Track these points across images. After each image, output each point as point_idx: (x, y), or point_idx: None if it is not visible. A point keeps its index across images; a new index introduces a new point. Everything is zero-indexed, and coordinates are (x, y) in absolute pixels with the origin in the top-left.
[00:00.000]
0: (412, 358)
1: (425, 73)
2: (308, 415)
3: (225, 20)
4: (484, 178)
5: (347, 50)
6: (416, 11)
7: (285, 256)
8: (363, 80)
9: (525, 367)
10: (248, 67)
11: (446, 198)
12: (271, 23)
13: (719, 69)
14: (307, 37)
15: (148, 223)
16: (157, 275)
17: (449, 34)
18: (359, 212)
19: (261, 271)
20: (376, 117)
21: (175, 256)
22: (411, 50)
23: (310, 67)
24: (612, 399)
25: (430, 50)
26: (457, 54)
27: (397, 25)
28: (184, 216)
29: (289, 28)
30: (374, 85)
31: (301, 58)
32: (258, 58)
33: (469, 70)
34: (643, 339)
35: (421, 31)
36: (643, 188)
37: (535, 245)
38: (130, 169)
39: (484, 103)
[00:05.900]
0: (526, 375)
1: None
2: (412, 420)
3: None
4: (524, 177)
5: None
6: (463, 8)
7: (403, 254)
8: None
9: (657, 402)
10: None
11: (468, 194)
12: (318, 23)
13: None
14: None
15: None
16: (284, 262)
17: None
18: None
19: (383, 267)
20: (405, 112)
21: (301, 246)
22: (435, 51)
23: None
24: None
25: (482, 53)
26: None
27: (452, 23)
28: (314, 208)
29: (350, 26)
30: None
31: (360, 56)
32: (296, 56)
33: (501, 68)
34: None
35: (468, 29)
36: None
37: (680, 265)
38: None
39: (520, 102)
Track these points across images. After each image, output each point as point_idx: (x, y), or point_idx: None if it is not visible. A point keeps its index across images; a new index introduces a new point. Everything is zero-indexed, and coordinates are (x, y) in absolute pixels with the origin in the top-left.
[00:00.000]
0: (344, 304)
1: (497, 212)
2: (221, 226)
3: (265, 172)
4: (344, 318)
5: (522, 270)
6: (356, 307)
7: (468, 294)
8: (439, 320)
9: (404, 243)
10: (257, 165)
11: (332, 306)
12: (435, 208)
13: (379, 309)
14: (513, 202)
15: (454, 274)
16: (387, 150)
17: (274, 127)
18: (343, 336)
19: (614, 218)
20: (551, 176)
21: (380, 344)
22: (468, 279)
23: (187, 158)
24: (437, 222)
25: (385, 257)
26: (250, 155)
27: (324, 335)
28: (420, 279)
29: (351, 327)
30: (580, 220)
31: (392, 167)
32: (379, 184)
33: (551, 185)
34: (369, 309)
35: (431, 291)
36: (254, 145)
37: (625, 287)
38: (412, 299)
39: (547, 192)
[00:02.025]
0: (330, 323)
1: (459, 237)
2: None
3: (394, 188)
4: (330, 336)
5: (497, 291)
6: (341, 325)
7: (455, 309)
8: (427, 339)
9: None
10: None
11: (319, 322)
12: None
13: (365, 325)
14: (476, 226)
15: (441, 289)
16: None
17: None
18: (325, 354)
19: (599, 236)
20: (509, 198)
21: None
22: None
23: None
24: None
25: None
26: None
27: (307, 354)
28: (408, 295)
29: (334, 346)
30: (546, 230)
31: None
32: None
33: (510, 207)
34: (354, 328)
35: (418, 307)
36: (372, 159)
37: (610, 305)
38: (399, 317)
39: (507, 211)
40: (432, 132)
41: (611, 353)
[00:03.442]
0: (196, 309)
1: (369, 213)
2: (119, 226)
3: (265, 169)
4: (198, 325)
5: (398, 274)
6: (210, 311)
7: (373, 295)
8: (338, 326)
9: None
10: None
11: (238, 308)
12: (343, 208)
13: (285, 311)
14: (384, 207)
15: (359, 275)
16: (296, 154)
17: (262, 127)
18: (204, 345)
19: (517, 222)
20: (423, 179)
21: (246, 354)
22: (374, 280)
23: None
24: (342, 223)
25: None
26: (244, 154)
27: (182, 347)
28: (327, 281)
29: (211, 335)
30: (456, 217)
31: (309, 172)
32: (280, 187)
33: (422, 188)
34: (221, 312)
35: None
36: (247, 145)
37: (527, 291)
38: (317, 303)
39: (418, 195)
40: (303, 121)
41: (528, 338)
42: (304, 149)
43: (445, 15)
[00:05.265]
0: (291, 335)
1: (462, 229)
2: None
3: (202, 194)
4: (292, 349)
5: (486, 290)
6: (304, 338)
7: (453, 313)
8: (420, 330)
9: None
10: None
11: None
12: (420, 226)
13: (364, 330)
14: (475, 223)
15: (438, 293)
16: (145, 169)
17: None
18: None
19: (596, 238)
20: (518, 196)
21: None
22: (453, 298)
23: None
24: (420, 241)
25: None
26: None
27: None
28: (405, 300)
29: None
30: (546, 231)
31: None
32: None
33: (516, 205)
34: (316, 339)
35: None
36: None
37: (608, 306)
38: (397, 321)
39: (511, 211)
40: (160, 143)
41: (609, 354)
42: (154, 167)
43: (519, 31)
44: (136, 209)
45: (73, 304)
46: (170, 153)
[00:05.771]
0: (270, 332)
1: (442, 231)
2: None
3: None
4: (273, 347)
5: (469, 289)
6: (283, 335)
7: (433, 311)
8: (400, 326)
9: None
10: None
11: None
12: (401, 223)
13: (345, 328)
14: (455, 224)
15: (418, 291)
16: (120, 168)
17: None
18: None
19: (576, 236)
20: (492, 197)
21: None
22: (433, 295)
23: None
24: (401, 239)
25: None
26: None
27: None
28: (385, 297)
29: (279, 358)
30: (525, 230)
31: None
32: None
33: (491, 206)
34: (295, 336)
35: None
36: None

Your instructions:
What you return should be exactly the lines above, starting at the one with "1: (425, 73)" and ending at the one with "33: (469, 70)", and nothing else.

Answer to this problem:
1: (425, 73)
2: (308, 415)
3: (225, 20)
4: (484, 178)
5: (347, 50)
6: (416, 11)
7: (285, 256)
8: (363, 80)
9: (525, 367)
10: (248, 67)
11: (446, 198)
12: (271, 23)
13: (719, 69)
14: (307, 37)
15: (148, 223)
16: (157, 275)
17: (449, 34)
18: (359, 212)
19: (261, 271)
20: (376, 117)
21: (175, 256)
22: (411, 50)
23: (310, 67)
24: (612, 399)
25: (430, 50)
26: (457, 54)
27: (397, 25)
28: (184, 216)
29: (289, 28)
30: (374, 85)
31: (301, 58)
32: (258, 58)
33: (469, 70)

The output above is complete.